Writer-director Sameh Zoabi and co-writer Dan Kleinman use the shared affection Israelis and Palestinians hold for both soap operas and hummus to fuel their delightful French/Israeli comedy “Tel Aviv on Fire,” which offers some gentle commentary on the long-running Israeli-Palestinian conflict.
Making a comedy that touches on the conflict calls for a delicate touch, but the filmmakers find the right balance, treating both sides respectfully and offering a hope for peace grounded in realistic terms through the comic story of an addictive soap opera.
“Tel Aviv on Fire” is also the name of the soap opera, in which a young Palestinian named Salam (Kais Nashif), who is drifting through life, is hired by his uncle (Nadim Sawalha) as a production assistant on a Palestinian television network show. The soap opera, set in 1967 just before the Six-Day War starts, is meant for a Palestinian audience, but its love triangle among a Palestinian woman named Tala (Lubna Azabal), the Israeli general Yehuda (Yousef Sweid) whom she was sent to spy on, and her Palestinian boyfriend/handler Marwen (Ashraf Farah), has hooked Israeli audiences, too.
Salam, who is supposed to just help with the Hebrew dialogue, encounters an Israel Defense Forces commander named Assi (Yaniv Biton) at a checkpoint. Assi thinks the show is anti-Semitic, but his wife loves it, so Assi offers suggestions to make the Israeli character more believable.
When Salam shares those suggestions as his own on set the next day, he infuriates the show’s head writer, who calls the ideas “Zionist propaganda.” However, the show’s French-Palestinian star, Tala, and the actor playing Yehuda think Salam’s suggestions would add a touch of authenticity.
Suddenly, Salam finds himself promoted to writer. Having no clue what to write, Salam returns to IDF officer Assi and strikes a deal: dialogue writing in exchange for “good Palestinian hummus.”
This is a funny, clever comedy with nicely crafted scenes featuring spot-on performances.
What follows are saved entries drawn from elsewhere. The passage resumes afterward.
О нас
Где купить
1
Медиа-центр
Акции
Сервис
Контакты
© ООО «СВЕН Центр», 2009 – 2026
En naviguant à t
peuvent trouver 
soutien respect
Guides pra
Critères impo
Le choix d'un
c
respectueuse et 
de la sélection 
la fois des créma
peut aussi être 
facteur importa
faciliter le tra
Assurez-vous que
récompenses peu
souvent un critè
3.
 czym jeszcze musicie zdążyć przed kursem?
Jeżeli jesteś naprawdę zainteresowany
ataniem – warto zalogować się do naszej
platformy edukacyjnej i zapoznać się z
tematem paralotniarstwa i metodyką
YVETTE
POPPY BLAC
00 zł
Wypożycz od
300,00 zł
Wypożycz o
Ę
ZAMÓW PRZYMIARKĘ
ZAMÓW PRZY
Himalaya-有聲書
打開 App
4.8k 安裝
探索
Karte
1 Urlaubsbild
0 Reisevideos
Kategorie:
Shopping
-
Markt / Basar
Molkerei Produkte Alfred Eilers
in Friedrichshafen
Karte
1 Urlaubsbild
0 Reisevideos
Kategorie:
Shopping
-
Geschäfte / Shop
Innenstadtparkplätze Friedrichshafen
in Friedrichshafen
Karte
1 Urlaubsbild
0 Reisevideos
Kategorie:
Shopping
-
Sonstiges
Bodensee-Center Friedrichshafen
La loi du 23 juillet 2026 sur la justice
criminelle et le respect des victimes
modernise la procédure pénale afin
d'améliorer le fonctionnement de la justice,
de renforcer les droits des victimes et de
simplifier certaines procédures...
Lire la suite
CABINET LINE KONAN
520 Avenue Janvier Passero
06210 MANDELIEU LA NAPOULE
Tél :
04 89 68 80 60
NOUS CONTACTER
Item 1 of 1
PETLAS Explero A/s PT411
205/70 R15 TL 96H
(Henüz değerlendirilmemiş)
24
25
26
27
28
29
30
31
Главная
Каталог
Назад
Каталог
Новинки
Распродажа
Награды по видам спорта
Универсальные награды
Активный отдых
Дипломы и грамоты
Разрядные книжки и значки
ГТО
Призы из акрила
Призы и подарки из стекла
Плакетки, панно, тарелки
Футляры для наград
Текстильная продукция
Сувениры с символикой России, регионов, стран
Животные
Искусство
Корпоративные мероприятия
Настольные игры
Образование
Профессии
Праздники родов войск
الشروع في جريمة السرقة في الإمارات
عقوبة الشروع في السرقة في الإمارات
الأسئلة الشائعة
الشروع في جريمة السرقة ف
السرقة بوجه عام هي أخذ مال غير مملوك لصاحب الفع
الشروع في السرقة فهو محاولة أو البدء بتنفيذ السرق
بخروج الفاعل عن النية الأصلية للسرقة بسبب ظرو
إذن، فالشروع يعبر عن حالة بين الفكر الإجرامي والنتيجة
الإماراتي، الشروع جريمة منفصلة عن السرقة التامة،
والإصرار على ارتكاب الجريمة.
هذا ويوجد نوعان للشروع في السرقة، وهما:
The premise sets up a classic comedic conundrum, which the film mines for all its laughs, but director Zoabi uses it to add thoughtful, balanced commentary about the situation in Israel. The film has a romance angle, too, with Salam trying to win back his ex-girlfriend Mariam (Maisa Abd Elhadi), who does not think Salam is a serious person, while he also deals with the flirtations of the show’s beautiful French-Palestinian star.
As comedians going back to Charlie Chaplin have known, sometimes a comedy can say things about difficult topics with humor more effectively than dramas can — “The Great Dictator,” Charlie Chaplin’s comedic slap at Hitler and Mussolini, for example, or the Marx Brothers’ anti-war “Duck Soup.” “Tel Aviv on Fire” uses that strength of comedy to tell a story on multiple levels about a long-standing conflict.
This is the second film for Zoabi, a Palestinian Israeli who was born near Nazareth but now lives in Brooklyn, N.Y. In using a story about a Palestinian soap opera being partly ghost-written by an Israeli, Zoabi and co-writer Kleinman explore the tricky area of whether an entertainment piece is too pro one side or the other, and fictional storytelling as a metaphor for real life. The debate in the film — whether the show should have a happy ending with a wedding or a tragic one with a bombing — becomes a metaphor for the Israeli-Palestinian conflict, suggesting a third way.
The writing displays a gentle, human touch while not shying away from reality for either side. Those efforts are aided greatly by the cast. Nashif, an actor better known for dramatic roles, adds depth and sweetness to the quiet Salam and serves as a perfect contrast to comic actor Biton’s more expansive, lively performance as Assi. There is an “ordinary man” theme throughout, although differing views are offered, but the film never gets too deep into the weeds on politics because, after all, this is comedy.
Sometimes the humor gets a little over the top, but somehow that seems right for a comedy about a soap opera. The film brings it all together with a thoughtful and satisfying ending, one that offers a little wistful hope for the real conflict, a hope grounded in most people’s desire to simply live in peace.
‘Tel Aviv on Fire’
Opens Friday, Aug. 5 at Landmark Plaza Frontenac Cinema.
Running time: 1:40. In Hebrew, Arabic, English and French.